Effects of Anode Modification on the Improved Performance of Organic Solar Cells Based on Poly (3-hexylthiophene): Fullerene

  • Dr Mei-Ying Chang, Institute of Electro-Optical Engineering, National Sun Yat-Sen University, Taiwan
  • Dr Yu-Kai Han, Department of Chemical and Materials Engineering, National Kaohsiung University of Applied Sciences, Taiwan
  • Prof Wen-Yao Huang, Institute of Electro-Optical Engineering, National Sun Yat-Sen University, Taiwan
  • Mr Yun-Leong Huang, Institute of Electro-Optical Engineering, National Sun Yat-Sen University, Taiwan
  • Mr Shih-Chin Lin, Institute of Electro-Optical Engineering, National Sun Yat-Sen University, Taiwan
  • Mr I-Fan Chen, Institute of Electro-Optical Engineering, National Sun Yat-Sen University, Taiwan
  • Prof Ping-Tsung Huang, Department of Chemistry, Fu-Jen Catholic University, Taiwan

    • Films fabricated from commercially available poly(3,4-ethylene dioxythiophene) poly(styrene sulfonate) (PEDOT:PSS) aqueous dispersions have been widely used in many electronic and optoelectronic applications.
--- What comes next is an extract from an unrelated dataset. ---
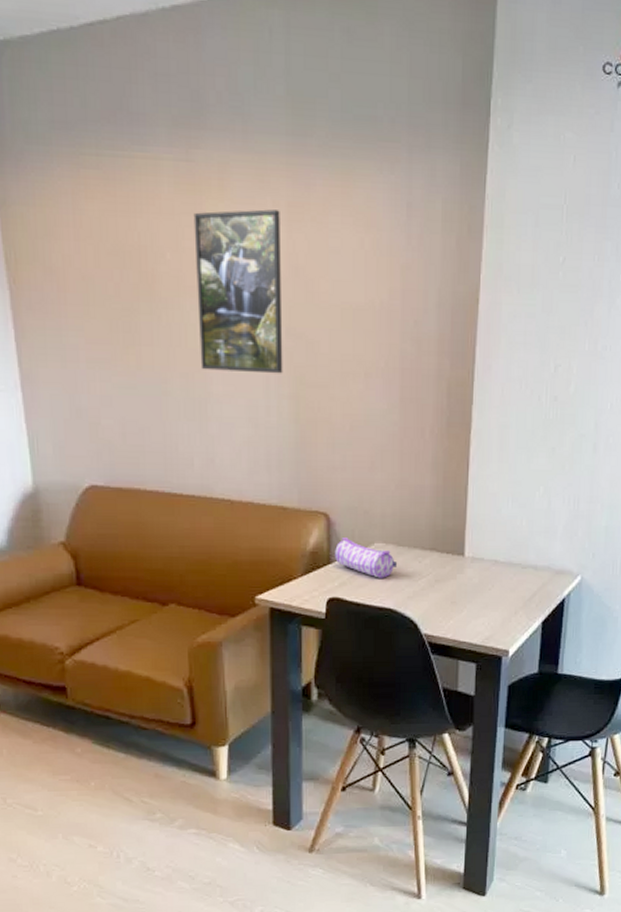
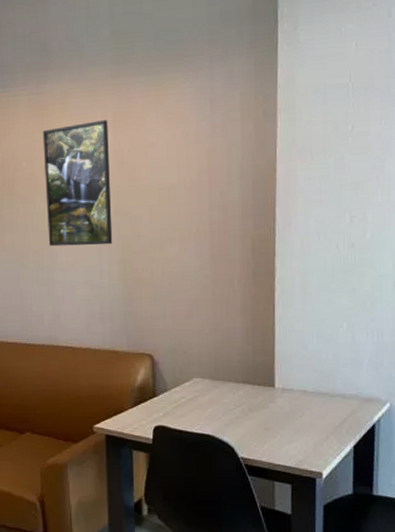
pencil case: present [335,538,397,578] -> none [159,374,213,409]

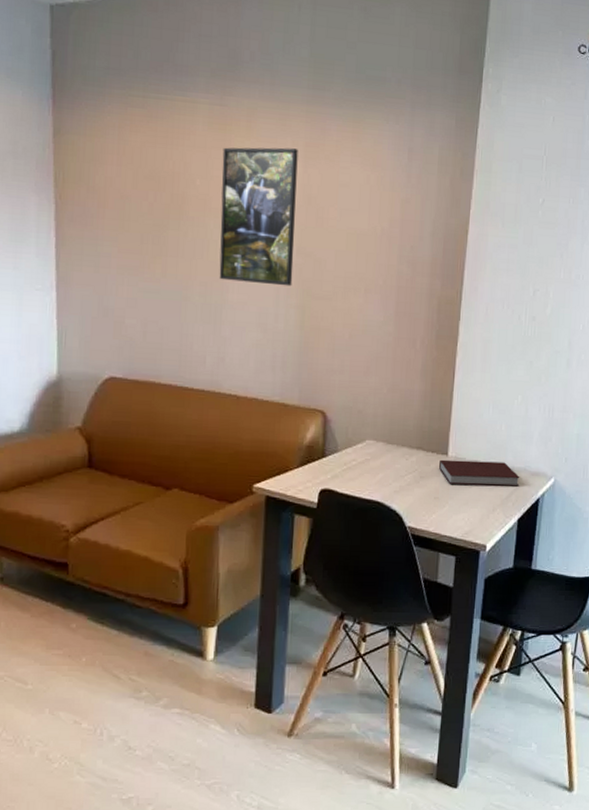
notebook: none [267,390,352,414] -> present [439,459,520,487]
We investigated that glycerol doped PEDOT:PSS (G-PEDOT) are used for polymer solar cells based on poly(3-hexylthiophene) : [6,6]-phenyl C61 butyric acid methyl ester) (P3HT:PCBM). The structure was composed of ITO/PEDOT (adding glycerol or not)/P3HT:PCBM/Al. The power conversion efficiency was 3.5% by using G-PEDOT more than 2.3% by using PEDOT:PSS. We found Jsc was increased and Voc was not changed. The absorption spectrum and energy level of HOMO were the same by UV-Vis and AC-2. In addition, the conductivity of PEDOT:PSS layer was increasing by adding glycerol. This resulted in better charge balance and better performance of polymer solar cells.